Given the entries below, copy each of them out exactly.
BEGIN SOURCE RECORDS
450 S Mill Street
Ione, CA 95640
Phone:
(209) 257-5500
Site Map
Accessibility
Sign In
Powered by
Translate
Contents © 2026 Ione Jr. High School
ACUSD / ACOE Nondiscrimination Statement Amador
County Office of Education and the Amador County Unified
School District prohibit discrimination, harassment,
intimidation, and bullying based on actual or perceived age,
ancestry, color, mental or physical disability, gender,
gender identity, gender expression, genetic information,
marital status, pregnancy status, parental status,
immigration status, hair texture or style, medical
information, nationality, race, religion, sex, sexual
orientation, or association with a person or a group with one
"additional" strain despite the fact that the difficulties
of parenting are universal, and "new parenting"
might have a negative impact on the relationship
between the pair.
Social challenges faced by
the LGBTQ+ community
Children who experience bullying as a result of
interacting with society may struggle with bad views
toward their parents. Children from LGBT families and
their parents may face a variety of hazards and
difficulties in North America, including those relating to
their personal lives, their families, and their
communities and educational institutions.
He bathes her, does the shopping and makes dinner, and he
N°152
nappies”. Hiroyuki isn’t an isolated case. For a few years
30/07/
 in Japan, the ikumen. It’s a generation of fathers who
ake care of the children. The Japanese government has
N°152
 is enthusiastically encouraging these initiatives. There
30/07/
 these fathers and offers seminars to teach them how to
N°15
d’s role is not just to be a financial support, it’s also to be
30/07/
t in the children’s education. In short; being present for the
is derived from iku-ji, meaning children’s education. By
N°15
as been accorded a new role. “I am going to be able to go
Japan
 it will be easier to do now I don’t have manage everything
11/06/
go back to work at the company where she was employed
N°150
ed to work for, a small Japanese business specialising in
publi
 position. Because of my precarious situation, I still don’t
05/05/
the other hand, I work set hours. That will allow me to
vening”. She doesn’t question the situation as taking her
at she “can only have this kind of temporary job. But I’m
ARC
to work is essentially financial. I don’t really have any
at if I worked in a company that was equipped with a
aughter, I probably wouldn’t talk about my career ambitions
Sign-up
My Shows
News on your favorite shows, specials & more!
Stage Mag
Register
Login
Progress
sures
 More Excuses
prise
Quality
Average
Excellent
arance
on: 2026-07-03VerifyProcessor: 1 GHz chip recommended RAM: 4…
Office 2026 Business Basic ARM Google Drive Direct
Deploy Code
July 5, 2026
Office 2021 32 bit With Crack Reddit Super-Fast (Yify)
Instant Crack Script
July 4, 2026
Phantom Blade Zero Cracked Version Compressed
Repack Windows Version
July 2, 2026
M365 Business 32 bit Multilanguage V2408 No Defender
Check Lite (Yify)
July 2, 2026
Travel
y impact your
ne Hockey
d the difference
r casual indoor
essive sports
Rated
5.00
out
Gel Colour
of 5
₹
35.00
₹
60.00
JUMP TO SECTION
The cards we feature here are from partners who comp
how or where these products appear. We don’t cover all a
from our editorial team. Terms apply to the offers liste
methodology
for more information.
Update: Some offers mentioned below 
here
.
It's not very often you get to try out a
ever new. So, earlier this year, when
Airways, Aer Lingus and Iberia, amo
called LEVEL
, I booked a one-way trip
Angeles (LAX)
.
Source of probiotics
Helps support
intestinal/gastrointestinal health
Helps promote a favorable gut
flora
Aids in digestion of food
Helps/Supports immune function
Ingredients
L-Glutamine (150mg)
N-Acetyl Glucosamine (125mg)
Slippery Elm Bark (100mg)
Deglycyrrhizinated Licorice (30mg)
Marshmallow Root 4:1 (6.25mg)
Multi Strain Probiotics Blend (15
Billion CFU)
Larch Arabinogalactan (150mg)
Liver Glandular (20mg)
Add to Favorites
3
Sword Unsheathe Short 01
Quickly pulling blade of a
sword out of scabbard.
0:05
END SOURCE RECORDS
**RESPONSE BELOW**
450 S Mill Street
Ione, CA 95640
Phone:
(209) 257-5500
Site Map
Accessibility
Sign In
Powered by
Translate
Contents © 2026 Ione Jr. High School
ACUSD / ACOE Nondiscrimination Statement Amador
County Office of Education and the Amador County Unified
School District prohibit discrimination, harassment,
intimidation, and bullying based on actual or perceived age,
ancestry, color, mental or physical disability, gender,
gender identity, gender expression, genetic information,
marital status, pregnancy status, parental status,
immigration status, hair texture or style, medical
information, nationality, race, religion, sex, sexual
orientation, or association with a person or a group with one
"additional" strain despite the fact that the difficulties
of parenting are universal, and "new parenting"
might have a negative impact on the relationship
between the pair.
Social challenges faced by
the LGBTQ+ community
Children who experience bullying as a result of
interacting with society may struggle with bad views
toward their parents. Children from LGBT families and
their parents may face a variety of hazards and
difficulties in North America, including those relating to
their personal lives, their families, and their
communities and educational institutions.
He bathes her, does the shopping and makes dinner, and he
N°152
nappies”. Hiroyuki isn’t an isolated case. For a few years
30/07/
 in Japan, the ikumen. It’s a generation of fathers who
ake care of the children. The Japanese government has
N°152
 is enthusiastically encouraging these initiatives. There
30/07/
 these fathers and offers seminars to teach them how to
N°15
d’s role is not just to be a financial support, it’s also to be
30/07/
t in the children’s education. In short; being present for the
is derived from iku-ji, meaning children’s education. By
N°15
as been accorded a new role. “I am going to be able to go
Japan
 it will be easier to do now I don’t have manage everything
11/06/
go back to work at the company where she was employed
N°150
ed to work for, a small Japanese business specialising in
publi
 position. Because of my precarious situation, I still don’t
05/05/
the other hand, I work set hours. That will allow me to
vening”. She doesn’t question the situation as taking her
at she “can only have this kind of temporary job. But I’m
ARC
to work is essentially financial. I don’t really have any
at if I worked in a company that was equipped with a
aughter, I probably wouldn’t talk about my career ambitions
Sign-up
My Shows
News on your favorite shows, specials & more!
Stage Mag
Register
Login
Progress
sures
 More Excuses
prise
Quality
Average
Excellent
arance
on: 2026-07-03VerifyProcessor: 1 GHz chip recommended RAM: 4…
Office 2026 Business Basic ARM Google Drive Direct
Deploy Code
July 5, 2026
Office 2021 32 bit With Crack Reddit Super-Fast (Yify)
Instant Crack Script
July 4, 2026
Phantom Blade Zero Cracked Version Compressed
Repack Windows Version
July 2, 2026
M365 Business 32 bit Multilanguage V2408 No Defender
Check Lite (Yify)
July 2, 2026
Travel
y impact your
ne Hockey
d the difference
r casual indoor
essive sports
Rated
5.00
out
Gel Colour
of 5
₹
35.00
₹
60.00
JUMP TO SECTION
The cards we feature here are from partners who comp
how or where these products appear. We don’t cover all a
from our editorial team. Terms apply to the offers liste
methodology
for more information.
Update: Some offers mentioned below 
here
.
It's not very often you get to try out a
ever new. So, earlier this year, when
Airways, Aer Lingus and Iberia, amo
called LEVEL
, I booked a one-way trip
Angeles (LAX)
.
Source of probiotics
Helps support
intestinal/gastrointestinal health
Helps promote a favorable gut
flora
Aids in digestion of food
Helps/Supports immune function
Ingredients
L-Glutamine (150mg)
N-Acetyl Glucosamine (125mg)
Slippery Elm Bark (100mg)
Deglycyrrhizinated Licorice (30mg)
Marshmallow Root 4:1 (6.25mg)
Multi Strain Probiotics Blend (15
Billion CFU)
Larch Arabinogalactan (150mg)
Liver Glandular (20mg)
Add to Favorites
3
Sword Unsheathe Short 01
Quickly pulling blade of a
sword out of scabbard.
0:05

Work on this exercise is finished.